At scale, ABC Health would represent a large portion of the patient/employer population in local markets. This provides the pressure to get providers and other insurers in line with implementing the tactics above. As these tactics lead to cost-savings, more patients/employers will join ABC Health, kicking off the virtuous cycle described above.
Inability to Overcome Monopolist Providers
As a large payer, ABC would have its patient population as negotiating leverage. But in uncompetitive markets where a single payer faces a single monopolist provider, the provider might still have the advantage, if the alternative for patients is to drive two hours away for care. Further, the local monopolist provider may also be the largest employer in the area, giving it strong political power. In this game of chicken, who flinches first?
At the beginning, this might be mitigated by finding areas where 1) ABC’s parent companies have a particularly high fraction of the population employed, 2) the provider side of the market is competitive. This is likely where change can happen fastest.
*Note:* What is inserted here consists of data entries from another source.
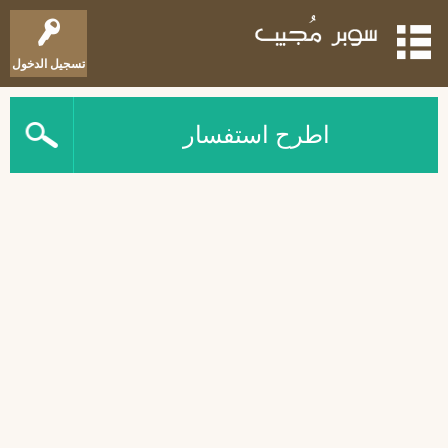
تسجيل الدخول
اطرح استفسار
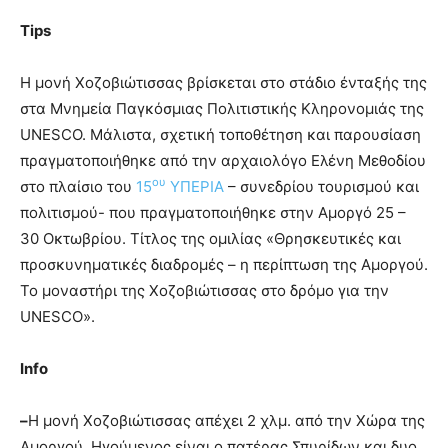
Tips
Η μονή Χοζοβιώτισσας βρίσκεται στο στάδιο ένταξής της
στα Μνημεία Παγκόσμιας Πολιτιστικής Κληρονομιάς της
UNESCO. Μάλιστα, σχετική τοποθέτηση και παρουσίαση
πραγματοποιήθηκε από την αρχαιολόγο Ελένη Μεθοδίου
ου
στο πλαίσιο του
15
ΥΠΕΡΙΑ
– συνεδρίου τουρισμού και
πολιτισμού- που πραγματοποιήθηκε στην Αμοργό 25 –
30 Οκτωβρίου. Τίτλος της ομιλίας «Θρησκευτικές και
προσκυνηματικές διαδρομές – η περίπτωση της Αμοργού.
Το μοναστήρι της Χοζοβιώτισσας στο δρόμο για την
UNESCO».
Info
–
Η μονή Χοζοβιώτισσας απέχει 2 χλμ. από την Χώρα της
Αμοργού. Ηγούμενος είναι ο πατέρας Σπυρίδων και δυο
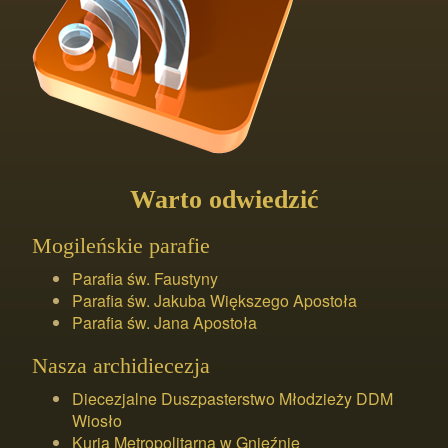
Warto odwiedzić
Mogileńskie parafie
Parafia św. Faustyny
Parafia św. Jakuba Większego Apostoła
Parafia św. Jana Apostoła
Nasza archidiecezja
Diecezjalne Duszpasterstwo Młodzieży DDM
Wiosło
Kuria Metropolitarna w Gnieźnie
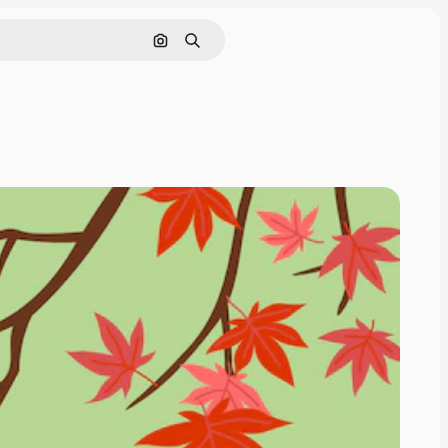
Поиск по изображению
Поиск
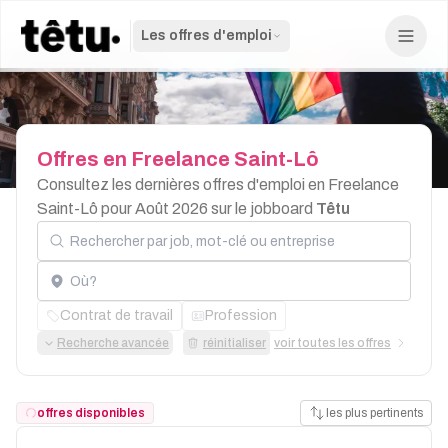
Les offres d'emploi
Offres
en
Freelance
Saint-Lô
Consultez les dernières offres d'emploi en Freelance
Saint-Lô pour Août 2026 sur le jobboard
Têtu
Rechercher par job, mot-clé ou entreprise
Localisation
Contrat de travail
Profession
Recherche avancée
réinitialiser
voir toutes les offres
offres disponibles
les plus pertinents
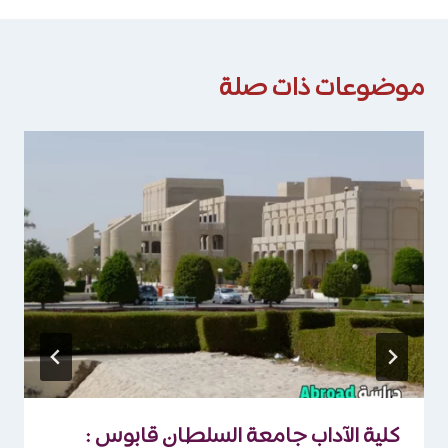
موضوعات ذات صلة
كلية الآداب جامعة السلطان قابوس :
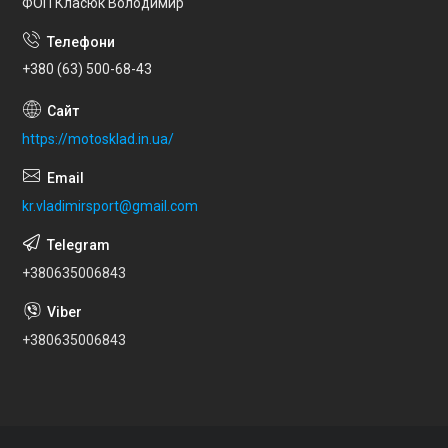
ФОП Класюк Володимир
+380 (63) 500-68-43
https://motosklad.in.ua/
kr.vladimirsport@gmail.com
+380635006843
+380635006843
In more difficult monopolistic markets, ABC could offer in-house competition, as described above.
Parent Company Frictions
Amazon, Berkshire Hathaway, and JPMorgan Chase are largely owned by shareholders who may be indifferent about long-term improvements to national healthcare. If in the short term ABC struggles to get traction or jeopardizes company performance (eg through employee discontent), there might be an outcry from shareholders for the parent companies to go back to basics and drop their “distracting little project.”
Another scenario: if ABC works and successfully lowers healthcare costs for its parent companies, might shareholders resist sharing this competitive advantage with competitors? This would severely handicap ABC’s potential for impact.
Kicking off the virtuous cycle requires a critical mass of happy patients who will stick with ABC. But the parent companies employ a wide range of people, including highly-compensated employees with high expectations for care. If ABC’s work includes some loss in flexibility of care, will employees tolerate this? If employee discontent is high enough to cause company performance drops, shareholder concerns might override.
Offering employees choice between external insurance programs might mitigate the controversy – but it would also reduce the mass of patients represented, thus reducing negotiating leverage and slowing the virtuous cycle.
Continuing as Benevolent Dictator
In a good outcome, ABC would wield considerable power to push its terms and raising the barrier to entry for competition. In this privileged position, how would it continue its founding mission, rather than starting to rent-seek and becoming the type of organization it tried to make obsolete?